Bien choisir son provider

Scaleway a lancé une offre d'instance Nvidia H100 en bêta privée. Une technologie qui est précisément conçue pour entrainer des LLM. Selon nos informations, cette offre sera officialisée courant novembre. De son côté, OVHCloud proposera très prochainement des instances GPU Nvidia A100 (à 80 Go de Ram), puis des GPU Nvidia H100, L4 et L40. Les deux fournisseurs sont donc au coude à coude dans la course à l'IA générative. "Aux instances Nvidia, il faudra ajouter Cuda qui est la couche logicielle conçue par le constructeur pour gérer le calcul matriciel distribué", complète Stéphane Roder, président et fondateur d'AI Builders, une autre ESN française spécialisée en intelligence artificielle.

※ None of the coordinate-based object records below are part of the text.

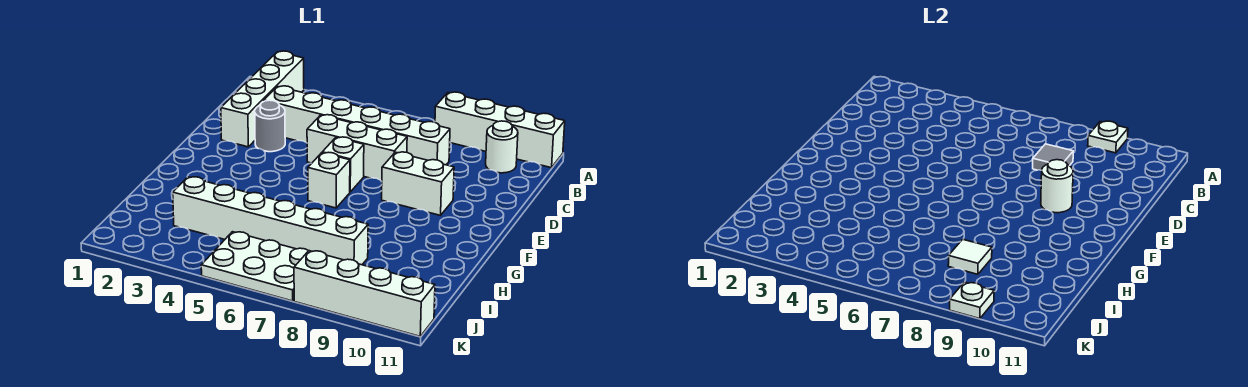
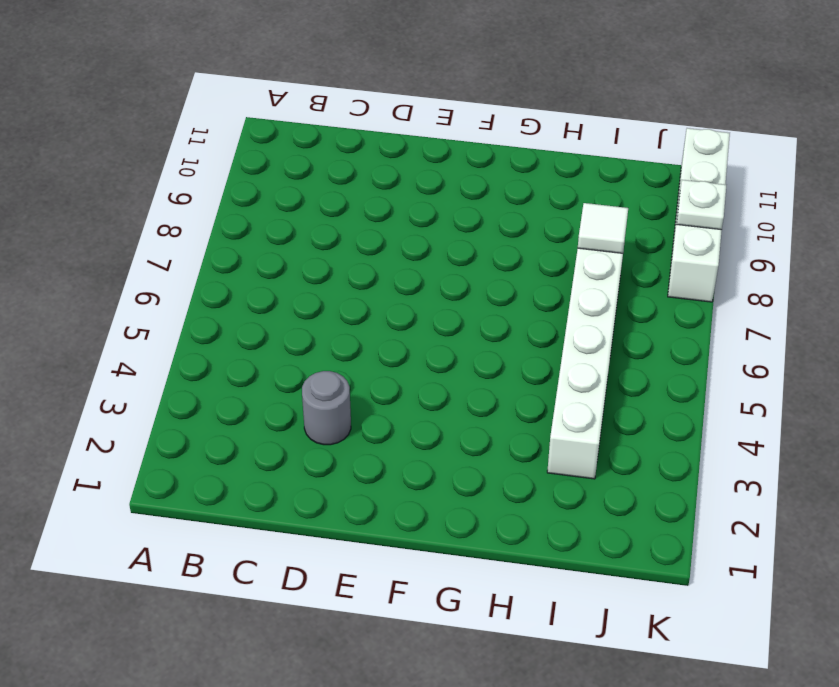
none -> white 1x4 brick [221,51,304,147]
none -> white 1x4 brick [435,92,565,168]
none -> white 1x1 round brick [486,121,518,173]

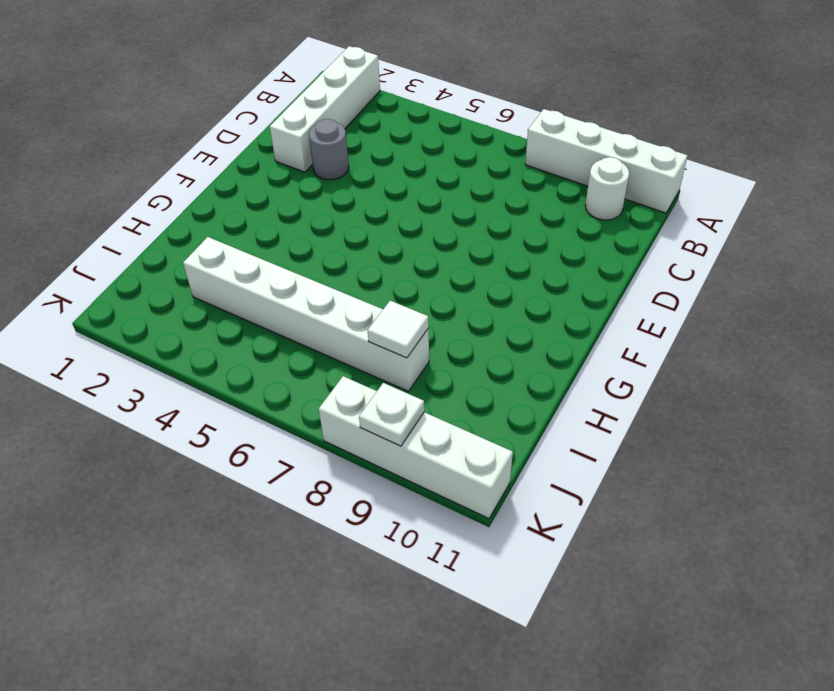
none -> white 1x6 brick [264,86,450,165]
none -> white 1x3 brick [307,115,407,181]
none -> white 1x1 brick [322,137,364,192]

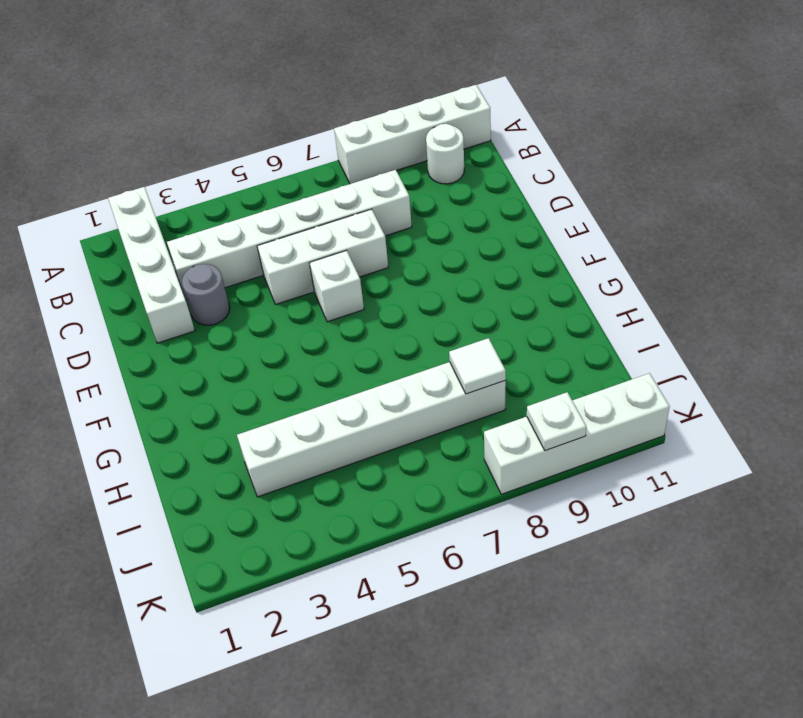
none -> white 1x2 brick [382,152,454,215]
none -> white 1x1 brick [308,152,350,208]
none -> white 2x3 plate [201,232,308,301]

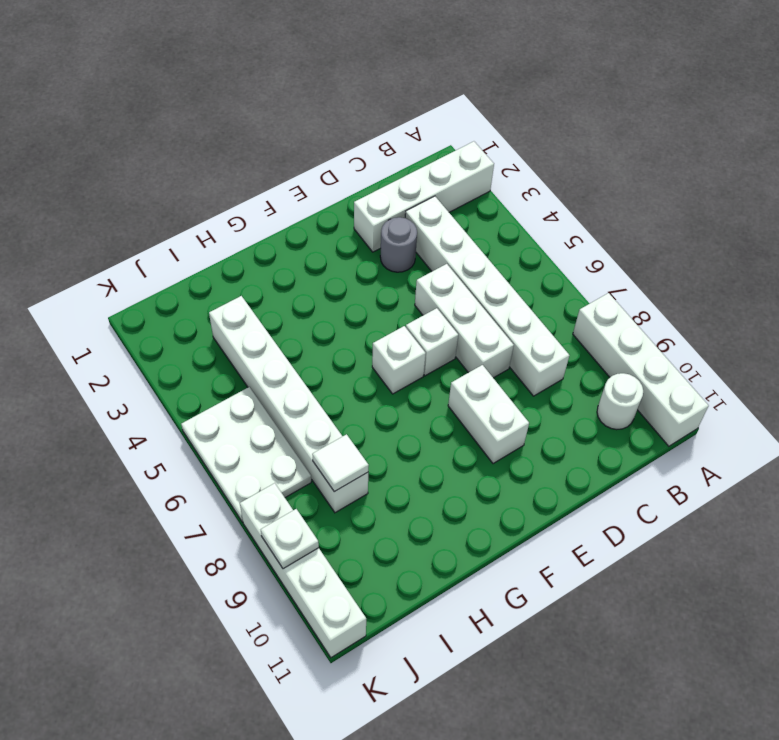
none -> white 1x1 plate [1088,121,1128,153]
none -> grey 1x1 tile [1033,144,1073,170]
none -> white 1x1 round brick [1041,160,1073,213]

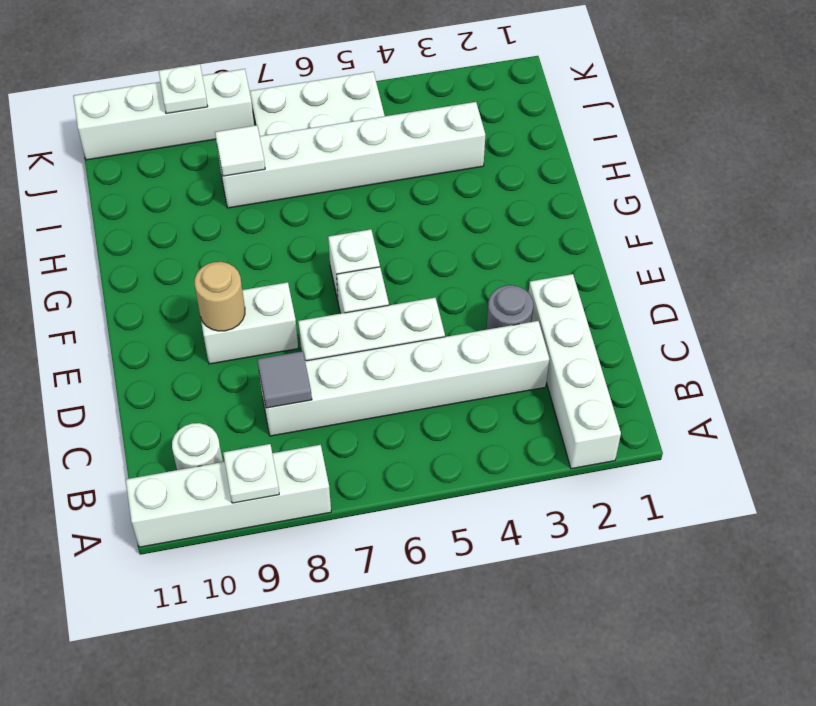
tan 1x1 round brick [195,262,245,331] -> white 1x1 round brick [1041,160,1073,213]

"La question du stockage est également très délicate", prévient Martin Alteirac. Entraîner un LLM implique d'abord de stocker et de supporter en mémoire un modèle pouvant compter des milliards de paramètres. Sans compter les données d'entraînement qui pourront atteindre des volumes atteignant des téraoctets voire des pétaoctets, notamment s'il s'agit d'ingérer des fichiers vidéos. Au sein du cloud privé, il faudra aussi mettre en œuvre un réseau très haut débit correctement dimensionné pour supporter les traitements. De même, l'alimentation électrique devra être à la hauteur pour prendre en charge le tout.

"Compte tenu de la confidentialité du projet, une confiance totale devra être instaurée entre les différents fournisseurs"

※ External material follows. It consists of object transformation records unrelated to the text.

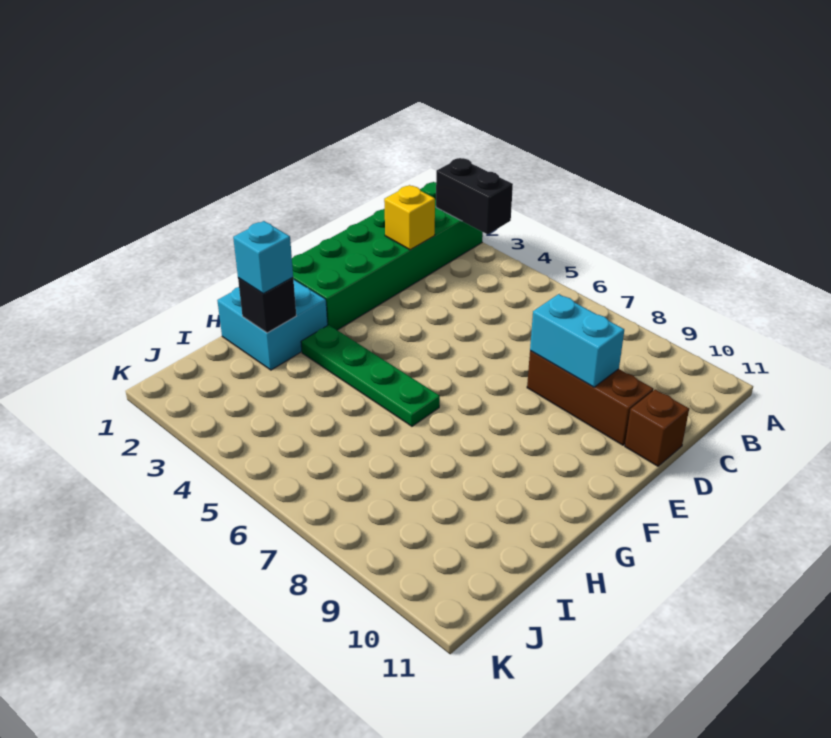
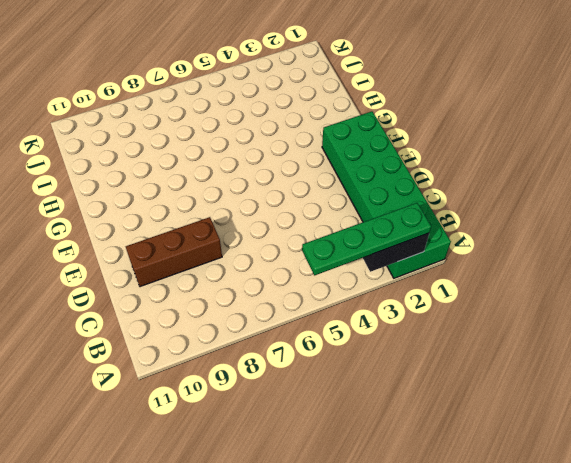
green 1x4 plate [302,203,431,275] -> green 1x4 plate moved to [301,325,440,426]
none -> brown 1x1 brick [625,390,689,466]
none -> cyan 2x2 brick [217,279,328,370]

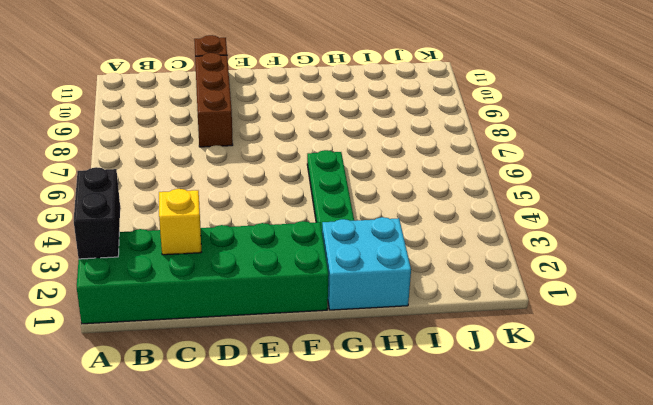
none -> cyan 1x2 brick [530,294,624,387]
none -> black 1x1 brick [238,277,296,333]

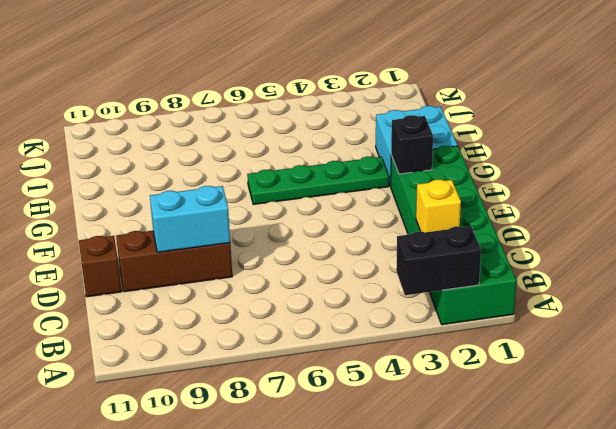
black 1x1 brick [391,115,433,174] -> black 1x1 brick moved to [238,277,296,333]
none -> cyan 1x1 brick [233,221,293,293]

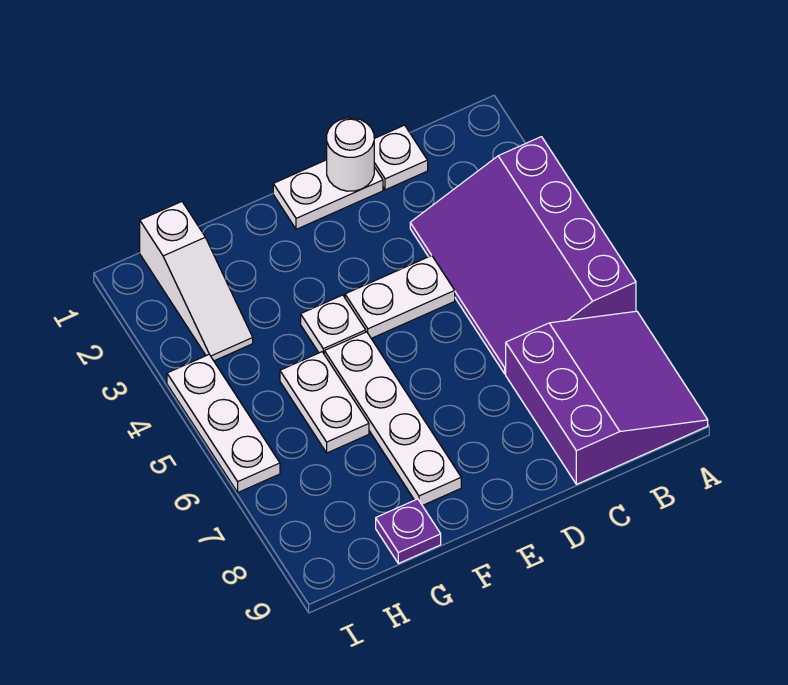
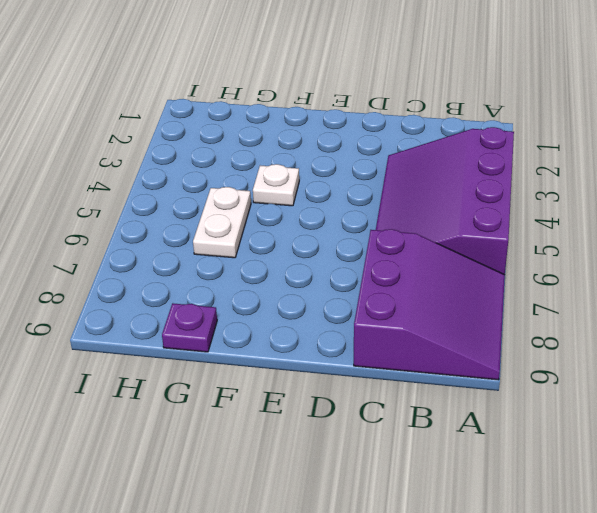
none -> white 1x1 plate [374,125,428,190]
none -> white 1x2 plate [273,160,383,229]
none -> white 1x2 plate [345,255,455,338]

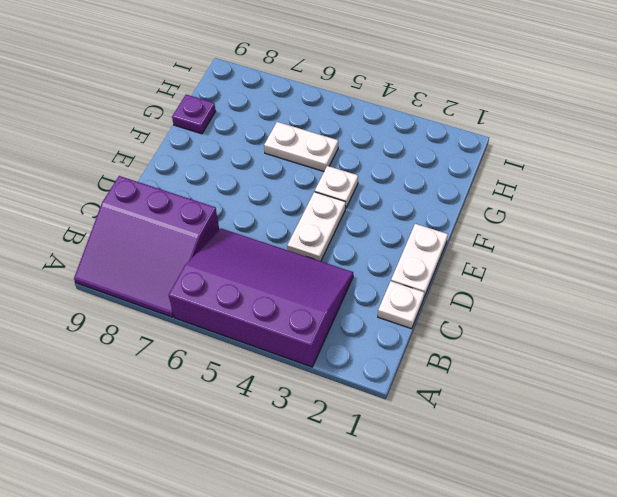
none -> white 1x4 plate [324,332,461,506]
none -> white 1x3 slope [140,202,253,361]
none -> white 1x3 plate [167,354,280,492]

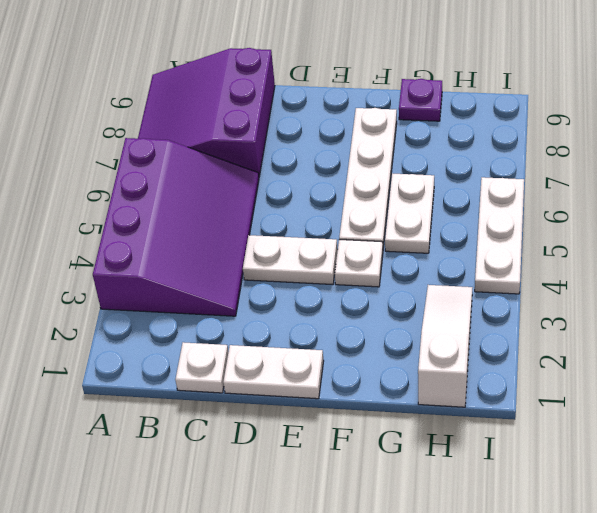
none -> white 1x1 round brick [327,118,374,191]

Au final, un tel projet impliquera de nouer un partenariat fort avec le provider de cloud, mais aussi avec les fournisseurs des différents composants, depuis le GPU (avec Nvidia) jusqu'au système de stockage en passant par le réseau. "Compte tenu du niveau de confidentialité requis, une confiance totale devra être instaurée entre les différents fournisseurs", insiste Martin Alteirac.

Un projet de plusieurs millions d'euros

Qu'en est-il du coût ? Bloomberg est l'un des rares acteurs à s'être engagé dans une telle démarche et à avoir communiqué sur les dépenses associées. Le groupe financier américain a entraîné un large language model sur 15 ans d'archives. Résultat : un LLM de 50 milliards de paramètres baptisé BloombergGPT. Entendez par là l'équivalent d'un ChatGPT spécialisé dans le domaine de la finance. Pour entrainer cet édifice, Bloomberg a fait tourner une infrastructure de calcul graphique de type NVidia A100 pendant l'équivalent de 1,3 million d'heures. L'apprentissage a été réalisé sur des clusters de 64 GPU, équipés chacun de 8 processeurs Nvidia A100 (à 40 Go de Ram l'unité). Le tout sur le cloud d'AWS.

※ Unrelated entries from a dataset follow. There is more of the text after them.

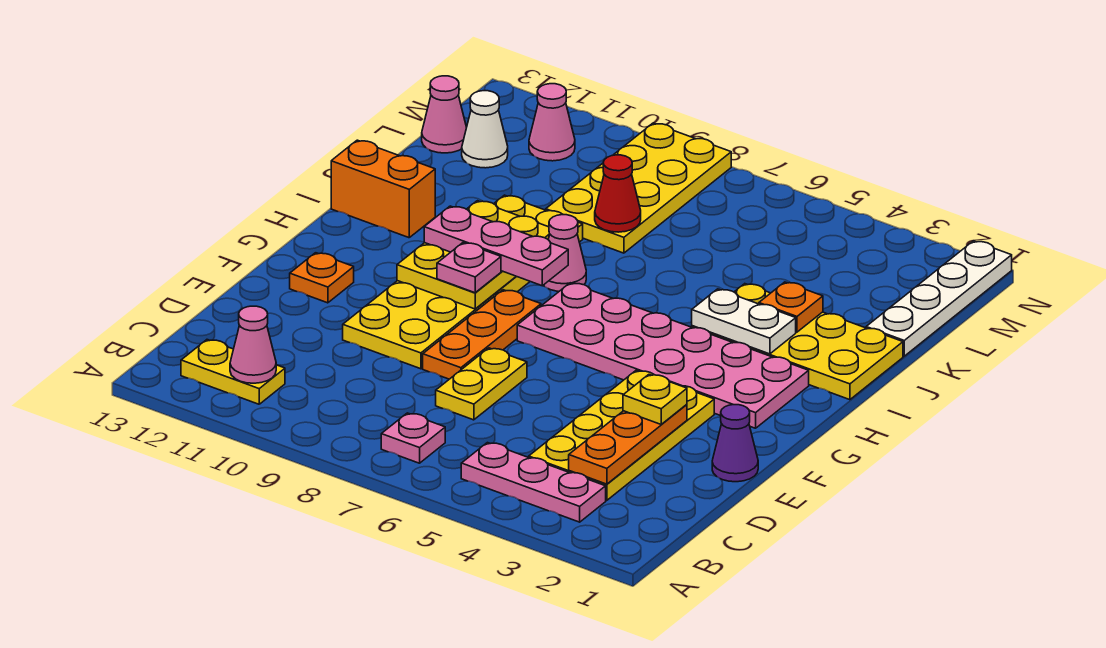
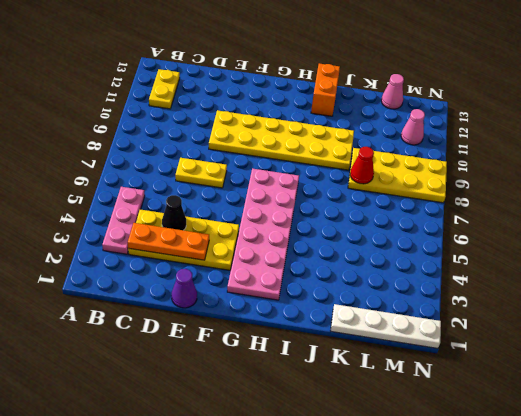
black 1x1 cone [162,195,186,230] -> none
none -> pink 1x1 plate [381,413,445,463]
none -> orange 1x3 plate [423,290,541,379]
none -> orange 1x1 plate [290,253,354,303]

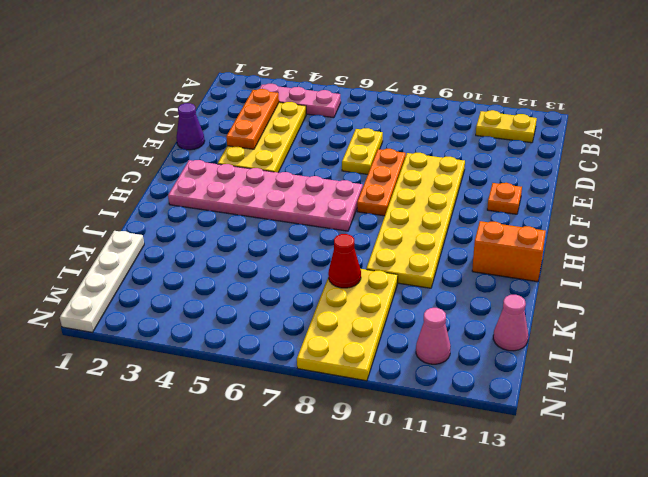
none -> pink 1x1 plate [381,413,445,463]
none -> yellow 2x4 plate [692,284,903,400]
none -> pink 1x1 cone [544,215,586,291]

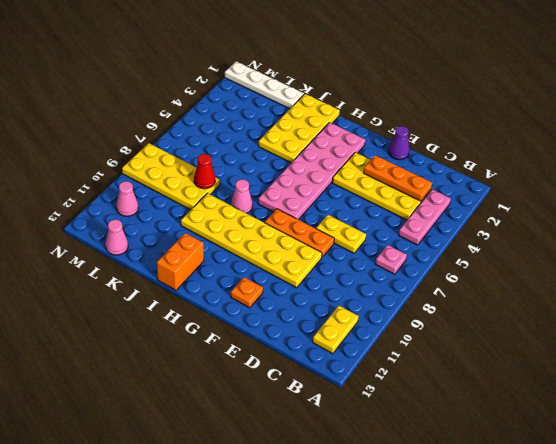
none -> white 1x1 cone [462,91,508,168]
none -> pink 1x1 cone [230,306,276,383]
none -> yellow 2x3 plate [397,201,550,309]

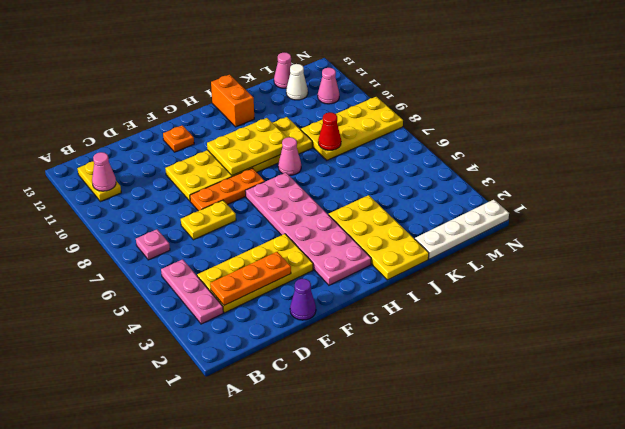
none -> white 1x2 plate [692,289,796,354]
none -> orange 1x1 plate [759,282,823,332]
none -> yellow 1x1 plate [623,374,687,424]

Les clusters de GPU en question étaient interconnectés via les passerelles NVSwitch propriétaires de Nvidia, dont la capacité de transfert atteint 600 Gbits/s. Le bus GPUDirect de Nvidia faisait le lien entre les nœuds de calcul et AWS Elastic Fabric Adapter, via une connexion de 400 Gbits/s. En bout de course, Bloomberg capitalisait sur le système de fichiers Lustre d'Amazon, une brique très utilisée dans le calcul intensif. Objectif : bénéficier d'un accès haute performance aux bases de documents. Le système de fichiers prenait en charge jusqu'à 1 000 Mo/s de débit de lecture et d'écriture par térabits de stockage. Au total, Bloomberg a communiqué sur une dépense de plusieurs millions de dollars, alors même que le projet a été mené sur un cloud public. "Mettre en œuvre l'équivalent sur un cloud privé, même managé, aurait nécessairement coûté substantiellement plus cher", conclut de concert les consultants que nous avons interrogés.